● Try it
Find the line in the data below that contains "- ✅ Access key extraction". Return that line and all the lines after it, unchanged.

Supplied information below:

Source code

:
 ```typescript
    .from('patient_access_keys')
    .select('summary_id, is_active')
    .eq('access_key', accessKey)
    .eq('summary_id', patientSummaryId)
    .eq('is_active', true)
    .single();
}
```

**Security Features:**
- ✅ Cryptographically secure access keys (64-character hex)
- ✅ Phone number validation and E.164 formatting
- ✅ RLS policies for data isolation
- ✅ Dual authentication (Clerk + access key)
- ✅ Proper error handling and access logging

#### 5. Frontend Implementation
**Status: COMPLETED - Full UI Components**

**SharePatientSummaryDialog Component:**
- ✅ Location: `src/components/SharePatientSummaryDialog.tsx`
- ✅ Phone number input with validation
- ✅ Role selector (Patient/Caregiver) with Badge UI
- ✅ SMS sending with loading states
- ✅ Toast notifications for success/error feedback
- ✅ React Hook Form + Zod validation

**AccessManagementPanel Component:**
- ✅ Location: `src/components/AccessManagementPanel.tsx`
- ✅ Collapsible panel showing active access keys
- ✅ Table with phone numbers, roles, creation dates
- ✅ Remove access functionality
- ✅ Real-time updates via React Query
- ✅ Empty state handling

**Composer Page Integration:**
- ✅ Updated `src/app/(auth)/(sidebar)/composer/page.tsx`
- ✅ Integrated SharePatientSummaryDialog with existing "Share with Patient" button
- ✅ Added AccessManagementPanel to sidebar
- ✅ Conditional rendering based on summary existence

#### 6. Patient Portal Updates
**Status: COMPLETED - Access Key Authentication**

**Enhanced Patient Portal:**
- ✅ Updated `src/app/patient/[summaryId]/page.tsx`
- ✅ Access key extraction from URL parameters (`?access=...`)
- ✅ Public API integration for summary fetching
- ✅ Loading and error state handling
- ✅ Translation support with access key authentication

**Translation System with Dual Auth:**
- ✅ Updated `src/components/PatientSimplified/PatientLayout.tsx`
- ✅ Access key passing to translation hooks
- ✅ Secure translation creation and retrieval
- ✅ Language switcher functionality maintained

End of Supplied information.

● The completed task
- ✅ Access key extraction from URL parameters (`?access=...`)
- ✅ Public API integration for summary fetching
- ✅ Loading and error state handling
- ✅ Translation support with access key authentication

**Translation System with Dual Auth:**
- ✅ Updated `src/components/PatientSimplified/PatientLayout.tsx`
- ✅ Access key passing to translation hooks
- ✅ Secure translation creation and retrieval
- ✅ Language switcher functionality maintained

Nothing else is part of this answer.